Within this type, differences in personal and social experiences subtend three subtypes: patients and carers; user or consumer groups, and consumerists or patient advocates. 35 Patients and carers are important, but they are not able to represent (voice) other patients’ points of view because they seldom know what they are. Consumer groups, such as community, advocacy and self‐help groups, are committed to identifying and articulating the interests of patients and other users. Patient advocates are those users whose knowledge of patients’ interests and concerns is wider and more abstract than that of any single user or patient group. 11 Their perspectives are usually organized around general principles of information and choice, support and advocacy, safety and redress.

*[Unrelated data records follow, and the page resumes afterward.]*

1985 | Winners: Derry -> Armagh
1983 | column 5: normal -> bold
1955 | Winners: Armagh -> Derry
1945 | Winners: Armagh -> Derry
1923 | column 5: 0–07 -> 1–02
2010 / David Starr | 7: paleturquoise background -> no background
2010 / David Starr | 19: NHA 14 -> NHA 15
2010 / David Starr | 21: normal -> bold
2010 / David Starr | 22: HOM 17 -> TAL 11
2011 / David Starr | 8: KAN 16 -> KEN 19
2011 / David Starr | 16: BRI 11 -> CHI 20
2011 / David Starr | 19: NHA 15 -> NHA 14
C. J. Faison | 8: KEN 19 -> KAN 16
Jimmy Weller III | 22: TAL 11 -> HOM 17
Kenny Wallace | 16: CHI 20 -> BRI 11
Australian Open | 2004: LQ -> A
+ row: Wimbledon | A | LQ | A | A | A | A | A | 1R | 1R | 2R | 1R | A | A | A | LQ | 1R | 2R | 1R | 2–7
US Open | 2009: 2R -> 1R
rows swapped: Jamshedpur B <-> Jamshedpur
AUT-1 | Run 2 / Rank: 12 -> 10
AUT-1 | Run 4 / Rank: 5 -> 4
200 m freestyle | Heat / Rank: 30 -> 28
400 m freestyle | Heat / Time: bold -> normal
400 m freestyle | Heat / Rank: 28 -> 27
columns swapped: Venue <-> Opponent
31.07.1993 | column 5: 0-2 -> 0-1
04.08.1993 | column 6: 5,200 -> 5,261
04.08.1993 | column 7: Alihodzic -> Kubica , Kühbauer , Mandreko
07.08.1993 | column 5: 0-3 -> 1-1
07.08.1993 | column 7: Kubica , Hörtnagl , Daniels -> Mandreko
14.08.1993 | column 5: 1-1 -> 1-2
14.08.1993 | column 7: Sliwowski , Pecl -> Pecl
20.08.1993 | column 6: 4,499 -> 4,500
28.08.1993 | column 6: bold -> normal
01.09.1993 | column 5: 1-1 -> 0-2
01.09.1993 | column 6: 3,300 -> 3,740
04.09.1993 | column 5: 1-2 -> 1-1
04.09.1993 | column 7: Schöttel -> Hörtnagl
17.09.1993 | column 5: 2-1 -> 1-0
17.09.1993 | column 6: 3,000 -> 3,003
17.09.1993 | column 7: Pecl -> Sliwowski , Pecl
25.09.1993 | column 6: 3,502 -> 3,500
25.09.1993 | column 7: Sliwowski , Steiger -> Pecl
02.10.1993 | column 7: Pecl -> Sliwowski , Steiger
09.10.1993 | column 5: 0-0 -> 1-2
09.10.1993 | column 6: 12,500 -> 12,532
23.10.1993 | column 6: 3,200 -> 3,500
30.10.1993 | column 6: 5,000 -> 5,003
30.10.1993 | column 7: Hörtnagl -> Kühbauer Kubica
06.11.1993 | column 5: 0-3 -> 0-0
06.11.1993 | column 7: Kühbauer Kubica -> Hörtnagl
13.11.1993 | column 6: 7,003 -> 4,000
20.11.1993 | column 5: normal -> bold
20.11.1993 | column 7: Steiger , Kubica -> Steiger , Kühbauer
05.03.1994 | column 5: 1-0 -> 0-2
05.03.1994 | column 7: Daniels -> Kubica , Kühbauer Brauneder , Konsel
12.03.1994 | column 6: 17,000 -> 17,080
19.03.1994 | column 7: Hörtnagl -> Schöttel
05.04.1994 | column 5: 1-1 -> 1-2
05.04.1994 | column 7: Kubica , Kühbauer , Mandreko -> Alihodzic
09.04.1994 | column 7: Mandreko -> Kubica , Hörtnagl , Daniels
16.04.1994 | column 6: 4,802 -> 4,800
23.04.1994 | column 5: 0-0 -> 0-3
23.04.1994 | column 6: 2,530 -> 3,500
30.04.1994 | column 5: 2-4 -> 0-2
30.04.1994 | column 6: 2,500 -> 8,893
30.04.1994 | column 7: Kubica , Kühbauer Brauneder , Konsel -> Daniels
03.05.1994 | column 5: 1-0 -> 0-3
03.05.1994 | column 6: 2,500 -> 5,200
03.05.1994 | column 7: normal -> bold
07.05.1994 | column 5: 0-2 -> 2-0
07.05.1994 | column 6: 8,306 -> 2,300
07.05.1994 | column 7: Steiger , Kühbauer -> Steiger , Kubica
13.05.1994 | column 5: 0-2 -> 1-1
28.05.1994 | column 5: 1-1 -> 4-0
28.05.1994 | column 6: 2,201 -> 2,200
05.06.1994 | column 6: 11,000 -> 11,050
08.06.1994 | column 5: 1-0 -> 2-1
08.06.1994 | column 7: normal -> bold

Within type III, there are, therefore, wide variations. It will be important to monitor the numbers and proportions of appointments of lay people from minority ethnic communities, disadvantaged groups and patient or user groups themselves. Voluntary organisations can have very different philosophies and views that affect how they will respond to particular issues. For example, within organisations representing people with mental health problems there are wide differences: some represent patients who see themselves as ‘survivors’ of the mental health system, while others predominantly represent parents and carers. 34 In addition, representatives from ‘single issue’ user groups may be concerned with promoting the specific issues that affect people with a particular condition or in particular circumstances, rather than general issues concerning all users. All these points have to be taken into account when making appointments, just as parallel points should be taken into account when appointing health professionals. 36 The question of which lay people should be appointed to which health service bodies is intensely political. Now that interests in health‐care are well differentiated, whether type I members have any place is questionable; the professional members of the group or committee can speak for dominant interests. After excluding type I lay people, much must depend on the purposes of the body. Governance bodies with executive managers as directors need some type II lay non‐executive directors to monitor the executives’ actions and hold them to account. But they will also need type III non‐executive directors to identify and champion patients’ interests. Bodies with a high proportion of health professionals as members and little or no managerial input will need type III members. Yet health professionals feel ambivalence towards those who speak for repressed interests; they can fear as well as respect them. Much depends on the personal qualities and communication skills of both the professional and the lay members, as well as on their ideological alignments.

Conclusions

Those making appointments to health service committees take care to ensure that the relevant professions and specialists are represented. It is now time to identify the different interests that lay people can represent. The interests of the public as citizens, as patients, and as carers may conflict with each other, as well as with the interests of health professionals and managers. There is need for clarity of purpose here. There is also need for a positive definition of ‘lay’ so that variations within the umbrella term ‘lay’ can be recognized and respected within committees once the appointments are made. In particular, the expertise, experiential and theoretical, that characterize type III members must be acknowledged. As the only category of lay people who can consistently speak for patients’ interests when they conflict with the interests of professionals or managers, as well as when they coincide, their contribution is crucial to the health service, as well as forming part of the complex matrix from which politicians must draw out the public interest.